+++ RECORDS PROVIDED +++
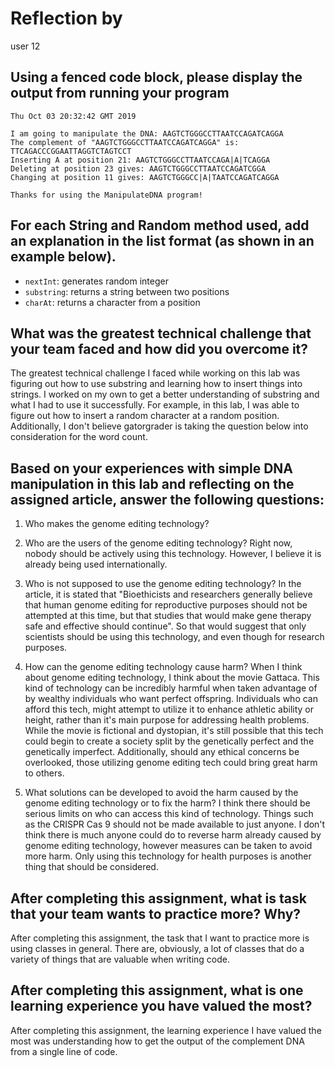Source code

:# Reflection by

user 12

## Using a fenced code block, please display the output from running your program

```
Thu Oct 03 20:32:42 GMT 2019

I am going to manipulate the DNA: AAGTCTGGGCCTTAATCCAGATCAGGA
The complement of "AAGTCTGGGCCTTAATCCAGATCAGGA" is: TTCAGACCCGGAATTAGGTCTAGTCCT
Inserting A at position 21: AAGTCTGGGCCTTAATCCAGA|A|TCAGGA
Deleting at position 23 gives: AAGTCTGGGCCTTAATCCAGATCGGA
Changing at position 11 gives: AAGTCTGGGCC|A|TAATCCAGATCAGGA

Thanks for using the ManipulateDNA program!
```

## For each String and Random method used, add an explanation in the list format (as shown in an example below).

- `nextInt`: generates random integer
- `substring`: returns a string between two positions
- `charAt`: returns a character from a position

## What was the greatest technical challenge that your team faced and how did you overcome it?
The greatest technical challenge I faced while working on this lab was figuring out how to use substring
and learning how to insert things into strings. I worked on my own to get a better understanding of substring and
what I had to use it successfully. For example, in this lab, I was able to figure out how to insert a random character
at a random position. Additionally, I don't believe gatorgrader is taking the question below into consideration for the word count.

## Based on your experiences with simple DNA manipulation in this lab and reflecting on the assigned article, answer the following questions:

1. Who makes the genome editing technology?

2. Who are the users of the genome editing technology?
    Right now, nobody should be actively using this technology. However, I believe it is already
      being used internationally.

3. Who is not supposed to use the genome editing technology?
    In the article, it is stated that "Bioethicists and researchers generally believe that human
      genome editing for reproductive purposes should not be attempted at this time, but that
      studies that would make gene therapy safe and effective should continue". So that would suggest that
      only scientists should be using this technology, and even though for research purposes.

4. How can the genome editing technology cause harm?
    When I think about genome editing technology, I think about the movie Gattaca. This kind of technology
      can be incredibly harmful when taken advantage of by wealthy individuals who want perfect offspring. Individuals who can
      afford this tech, might attempt to utilize it to enhance athletic ability or height, rather than it's main purpose
      for addressing health problems. While the movie is fictional and dystopian, it's still possible that this tech
      could begin to create a society split by the genetically perfect and the genetically imperfect.
      Additionally, should any ethical concerns be overlooked, those utilizing genome editing tech could bring great harm to others.

5. What solutions can be developed to avoid the harm caused by the genome editing technology or to fix the harm?
    I think there should be serious limits on who can access this kind of technology. Things such as the CRISPR Cas 9
      should not be made available to just anyone. I don't think there is much anyone could do to reverse harm already caused
      by genome editing technology, however measures can be taken to avoid more harm. Only using this technology for health purposes
      is another thing that should be considered.


## After completing this assignment, what is task that your team wants to practice more? Why?
After completing this assignment, the task that I want to practice more is using classes in general. There are,
obviously, a lot of classes that do a variety of things that are valuable when writing code.

## After completing this assignment, what is one learning experience you have valued the most?
After completing this assignment, the learning experience I have valued the most was understanding how to get the
output of the complement DNA from a single line of code.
+++
■ WORK INSTRUCTION ■
Every line from the line containing "1. Who makes the genome editing technology?" through the line containing "afford this tech, might" in the records above must be retyped exactly. Leave out the rest.

■ PROBLEM SOLUTION ■
1. Who makes the genome editing technology?

2. Who are the users of the genome editing technology?
    Right now, nobody should be actively using this technology. However, I believe it is already
      being used internationally.

3. Who is not supposed to use the genome editing technology?
    In the article, it is stated that "Bioethicists and researchers generally believe that human
      genome editing for reproductive purposes should not be attempted at this time, but that
      studies that would make gene therapy safe and effective should continue". So that would suggest that
      only scientists should be using this technology, and even though for research purposes.

4. How can the genome editing technology cause harm?
    When I think about genome editing technology, I think about the movie Gattaca. This kind of technology
      can be incredibly harmful when taken advantage of by wealthy individuals who want perfect offspring. Individuals who can
      afford this tech, might attempt to utilize it to enhance athletic ability or height, rather than it's main purpose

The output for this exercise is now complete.